----- DATA TO PROCESS -----

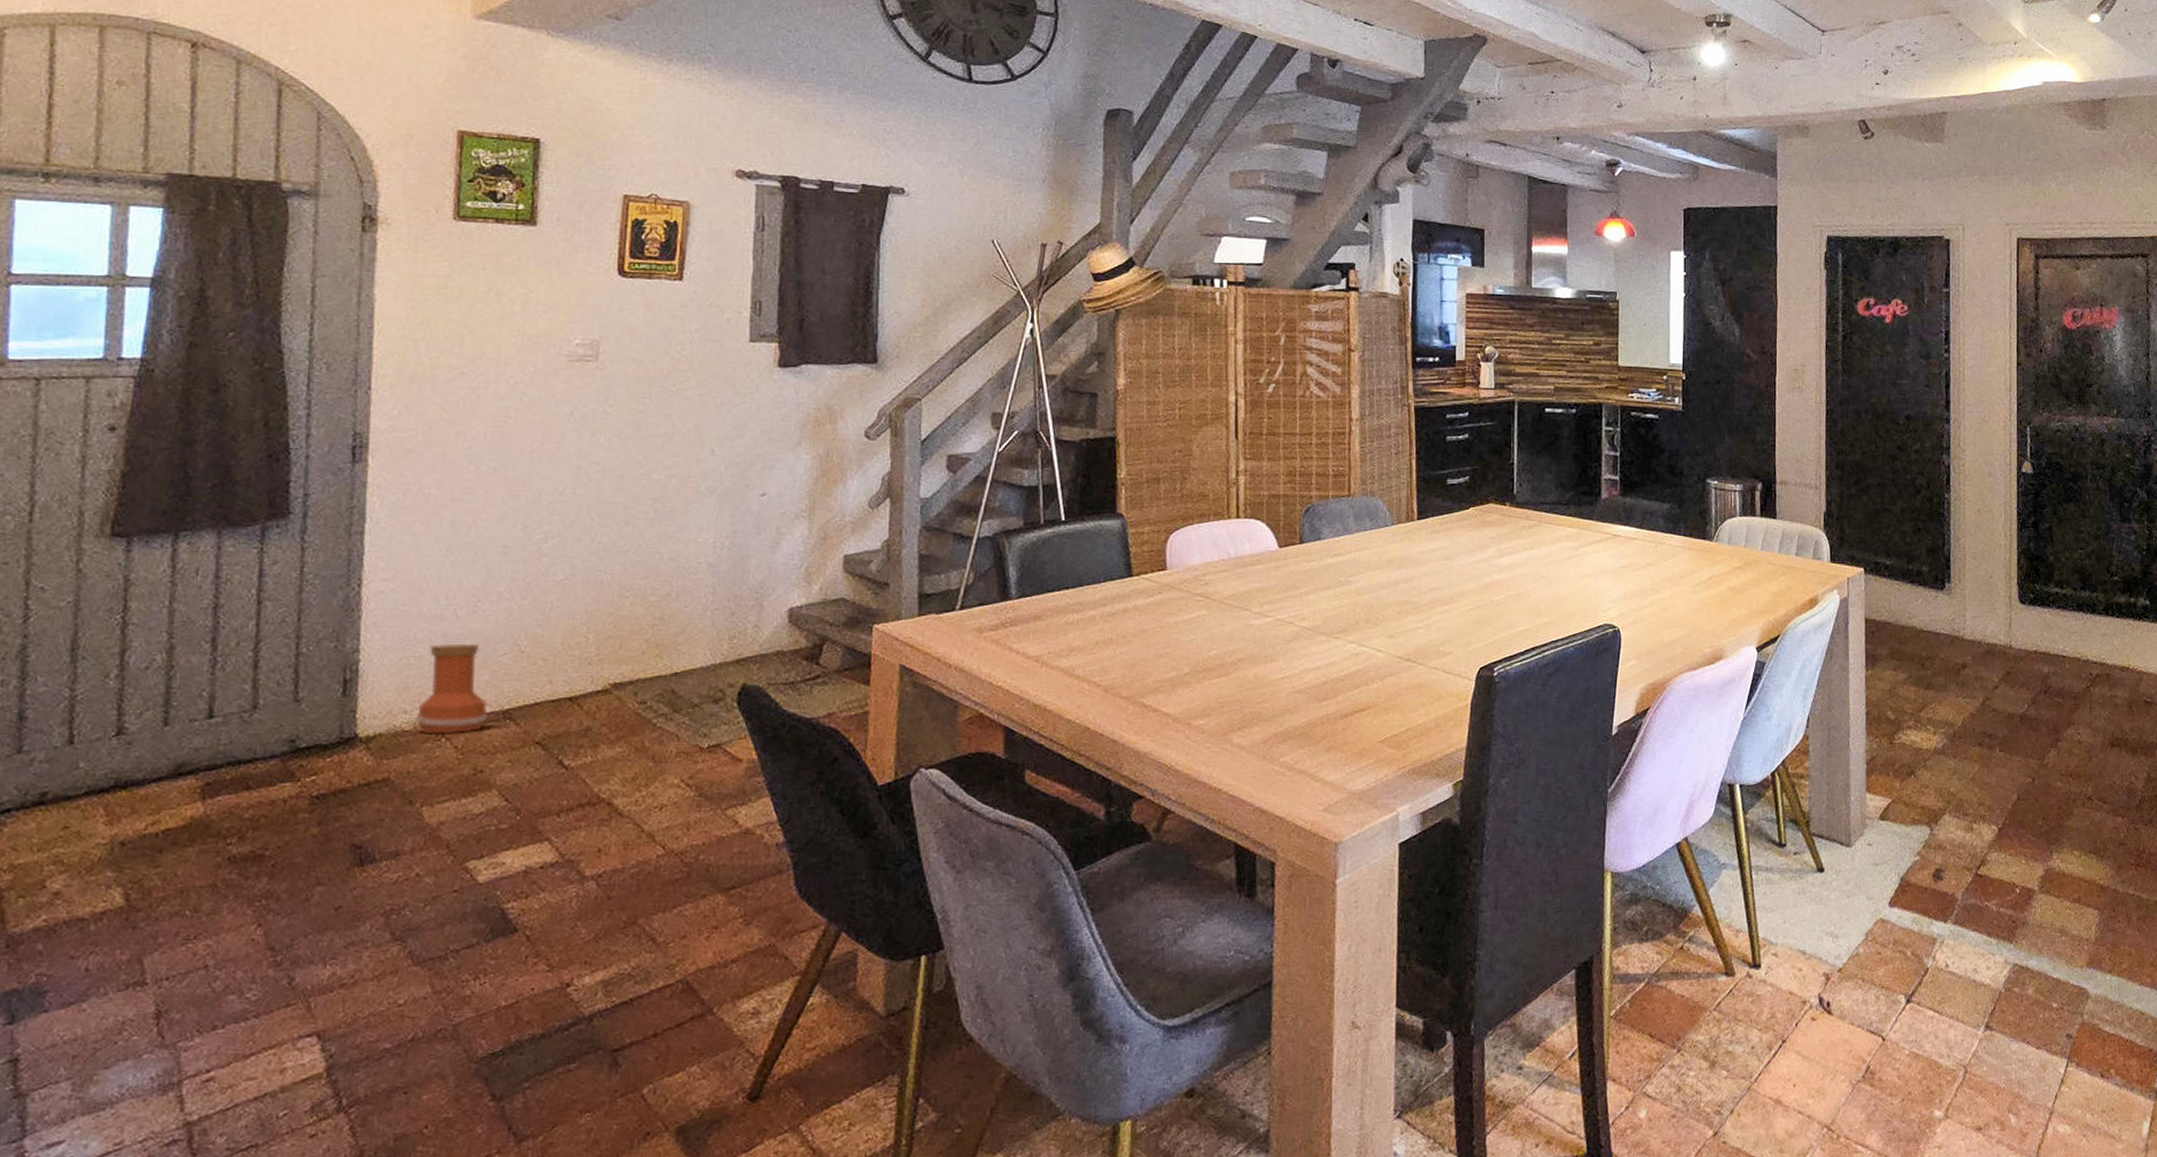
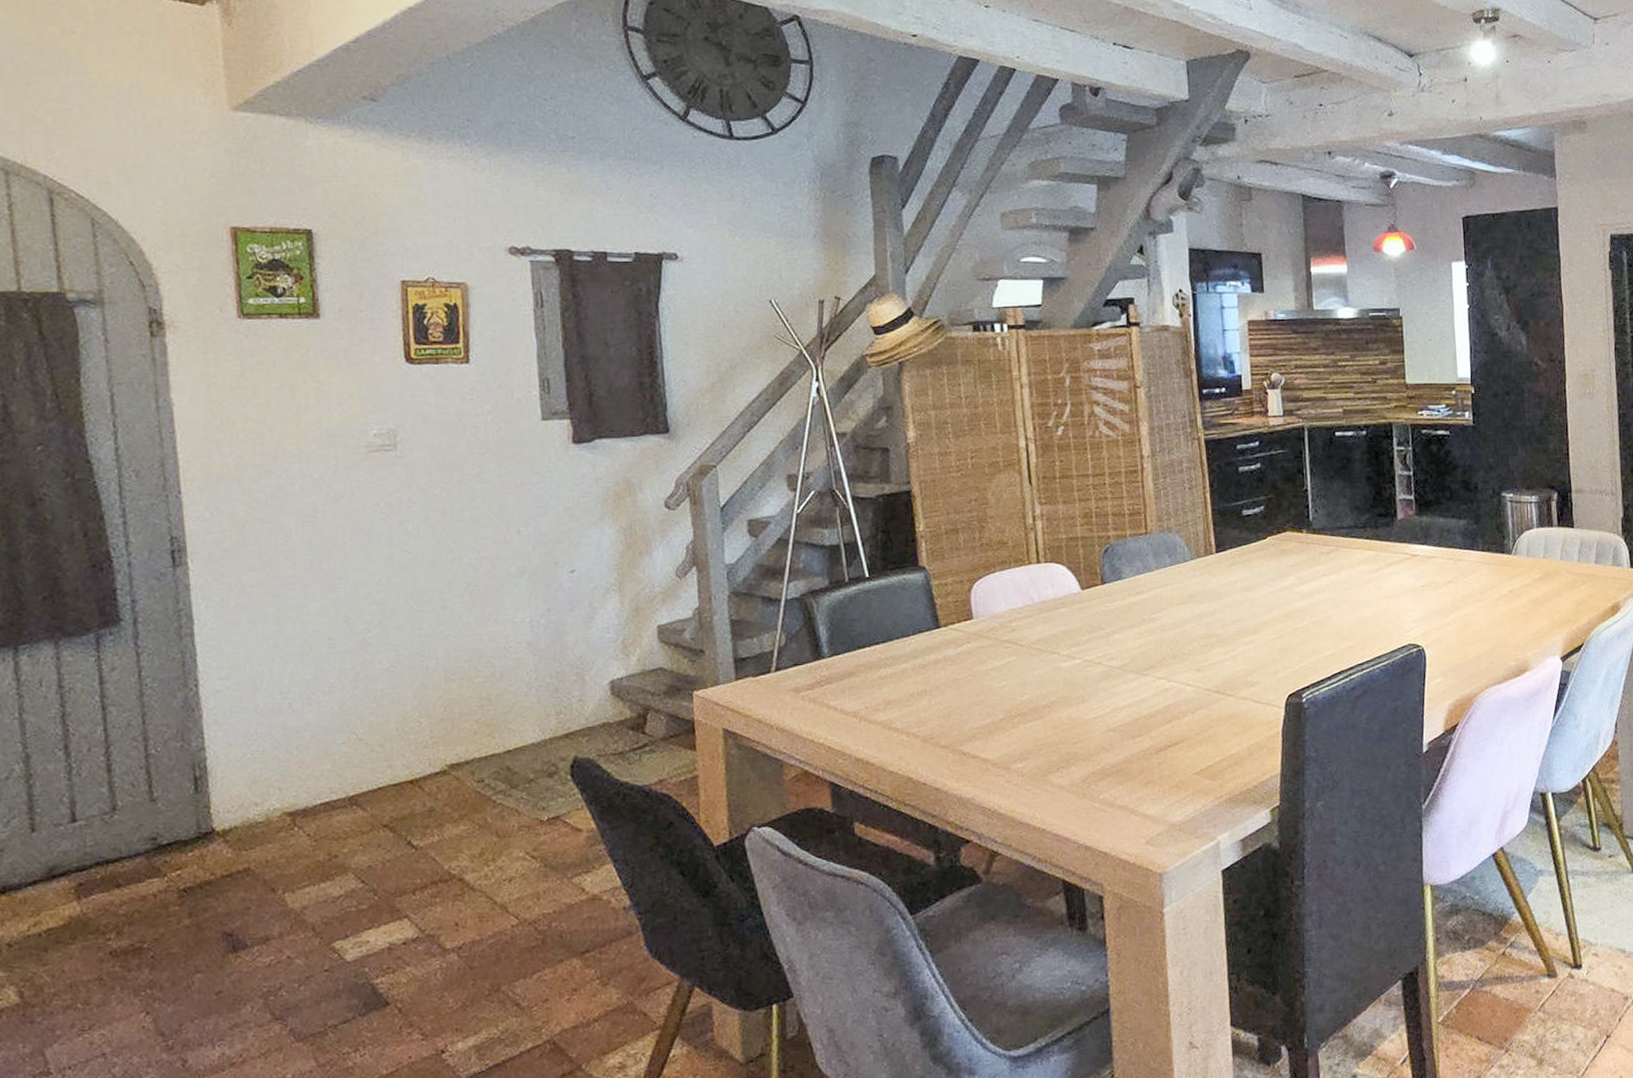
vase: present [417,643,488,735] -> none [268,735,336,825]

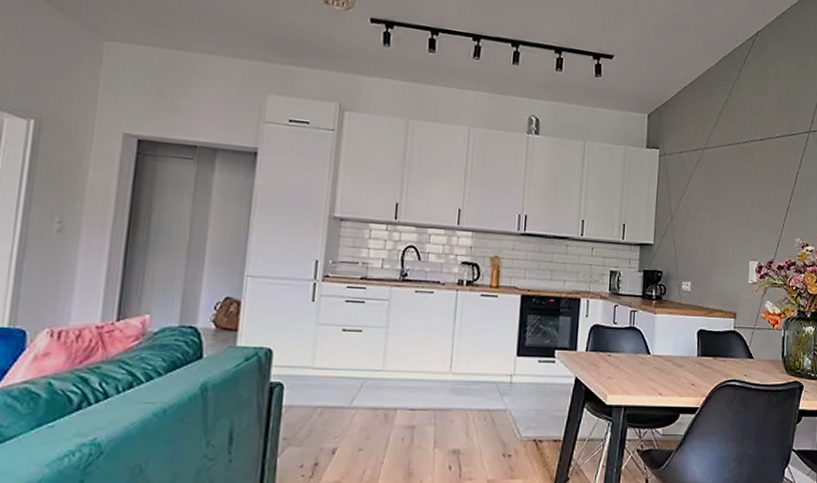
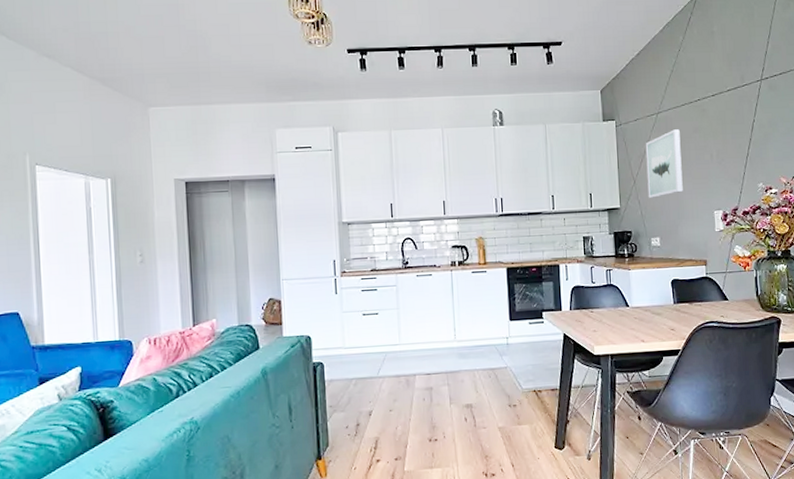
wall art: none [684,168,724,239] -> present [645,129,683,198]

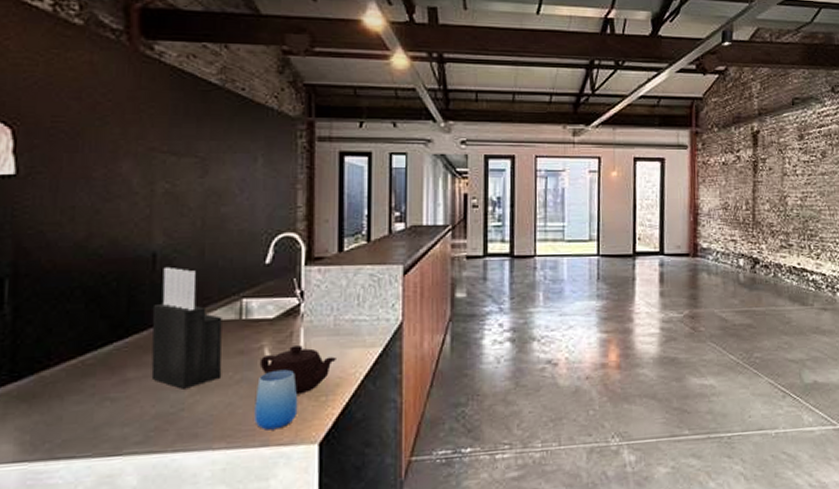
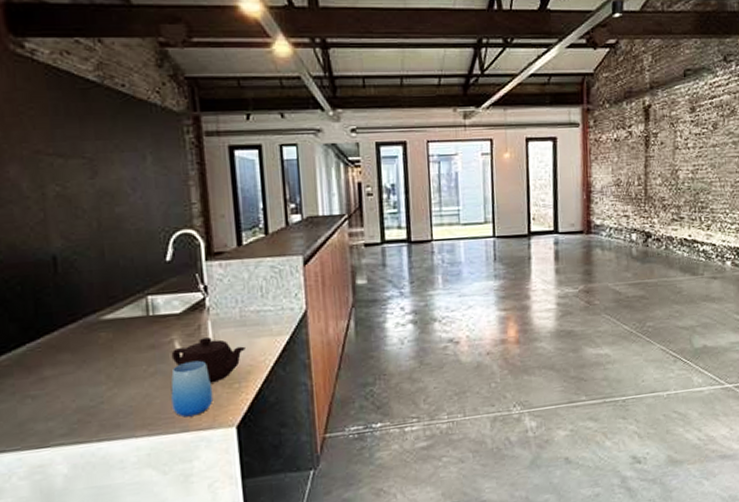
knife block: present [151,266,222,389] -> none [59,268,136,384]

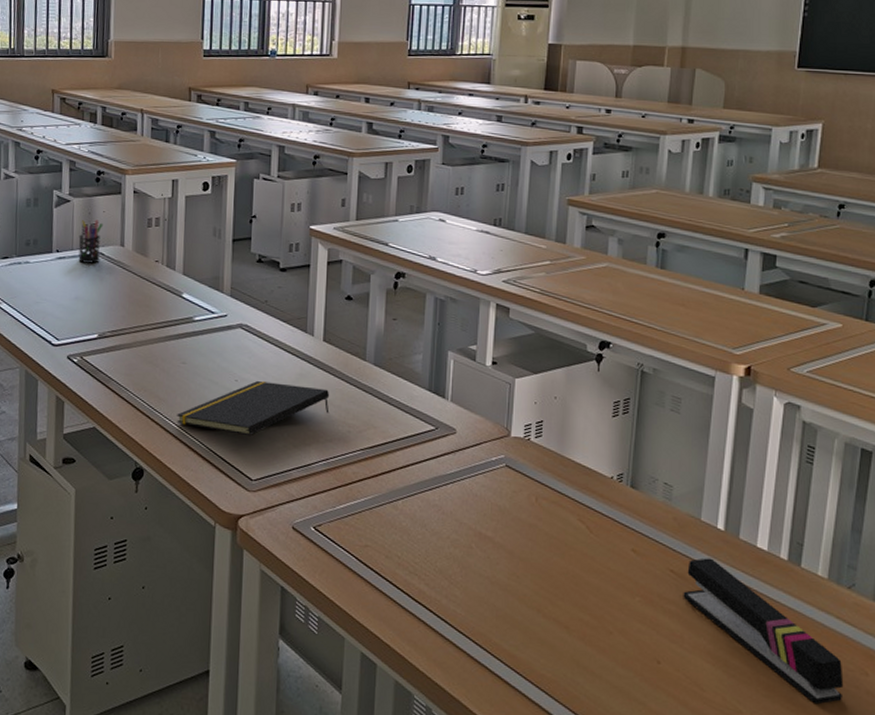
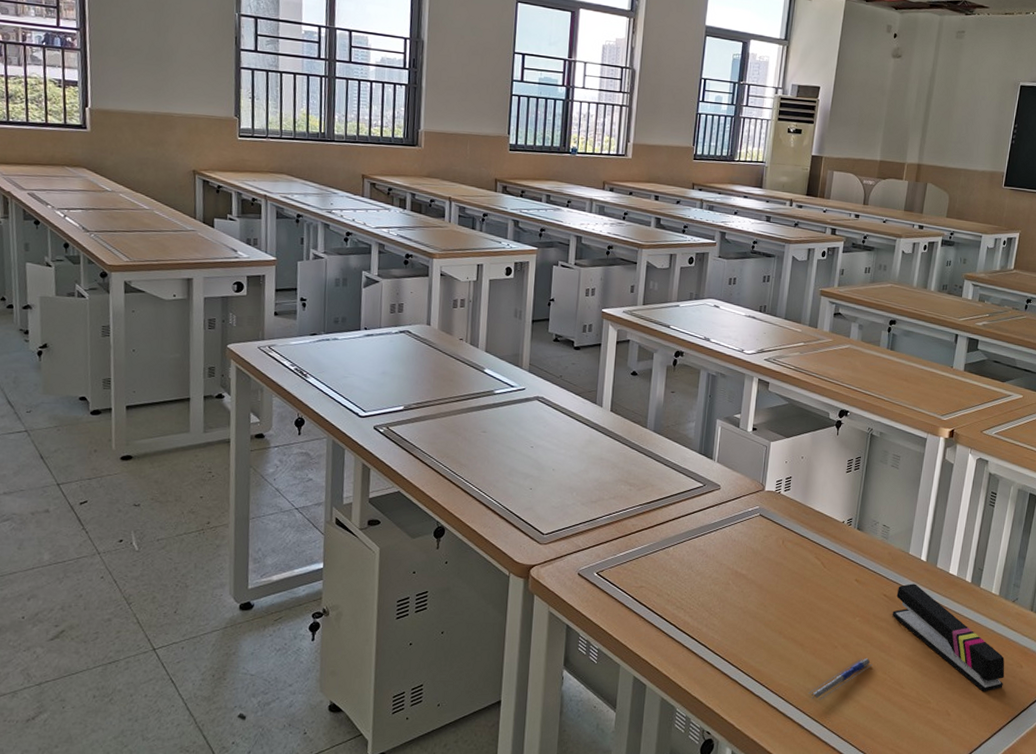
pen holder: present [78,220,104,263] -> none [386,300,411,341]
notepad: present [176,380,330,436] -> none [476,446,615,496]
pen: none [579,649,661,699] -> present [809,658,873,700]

-----

**GOAL OF THE EXERCISE**
The lines above should be transcribed exactly, with every image removed.

**REPLY TO THE TASK**
vase: present [417,643,488,735] -> none [268,735,336,825]

wall art: none [684,168,724,239] -> present [645,129,683,198]

knife block: present [151,266,222,389] -> none [59,268,136,384]

pen holder: present [78,220,104,263] -> none [386,300,411,341]
notepad: present [176,380,330,436] -> none [476,446,615,496]
pen: none [579,649,661,699] -> present [809,658,873,700]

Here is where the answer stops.